**ACTIVITY**
According to the piece about SOAR's co-founder, what was the occupation of Wandajean Jones's father, Grady?

**PASSAGE FOR REVIEW**
=======
Skip to main content

As we start celebrating Women’s History Month, we would like to share a bit of SOAR’s history and recognize the woman we call the mother of SOAR. As a co-founder of SOAR, Wandajean Jones established her legacy at SOAR in various ways. She was passionate about youth and families dealing with the challenges and opportunities of ADHD because she walked in their shoes daily.  She grew up as a child with ADHD, known as Focused Attention Deficit Disorder back in the old days, now called ADHD without Hyperactivity. Wandajean grew up in the heart of Texas and attended Catholic school, where she often felt like she could not measure up to her peers—frequently escaping to a land of daydreams. During this time little was known about ADHD and there were no resources; kids with ADHD were just “different,” and different wasn’t always good. However, she enjoyed being outdoors, and through her father, Grady, a scoutmaster, she found a love for the outdoors. Her scouting activities provided a place where she could excel and develop her many strengths and abilities. Much like our campers, she found a way to quiet her mind from doubt in nature. As such, SOAR is rooted in Wandajean’s childhood success in the outdoors and her desire for youth and families to benefit from the same life-changing experiences.
=======
Collected data:
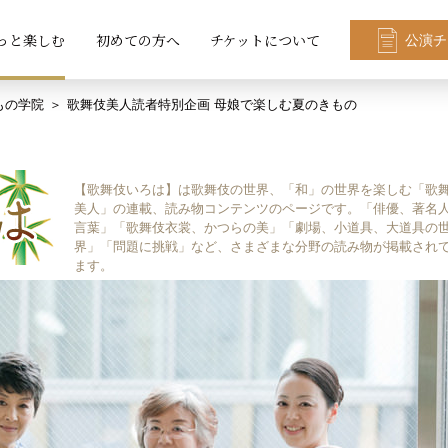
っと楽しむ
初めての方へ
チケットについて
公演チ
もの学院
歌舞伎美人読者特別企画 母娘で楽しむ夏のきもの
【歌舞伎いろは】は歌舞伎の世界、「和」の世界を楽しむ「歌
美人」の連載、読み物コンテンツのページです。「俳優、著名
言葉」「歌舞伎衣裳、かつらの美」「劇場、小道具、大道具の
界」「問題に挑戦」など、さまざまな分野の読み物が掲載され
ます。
=======
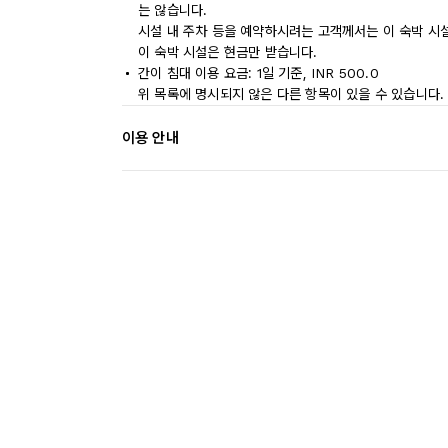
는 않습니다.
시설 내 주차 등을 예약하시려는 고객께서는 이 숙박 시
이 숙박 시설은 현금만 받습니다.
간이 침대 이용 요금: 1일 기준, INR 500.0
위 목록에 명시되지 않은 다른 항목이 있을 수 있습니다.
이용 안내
=======
**OUTPUT OF THE EXERCISE**
He was a scoutmaster.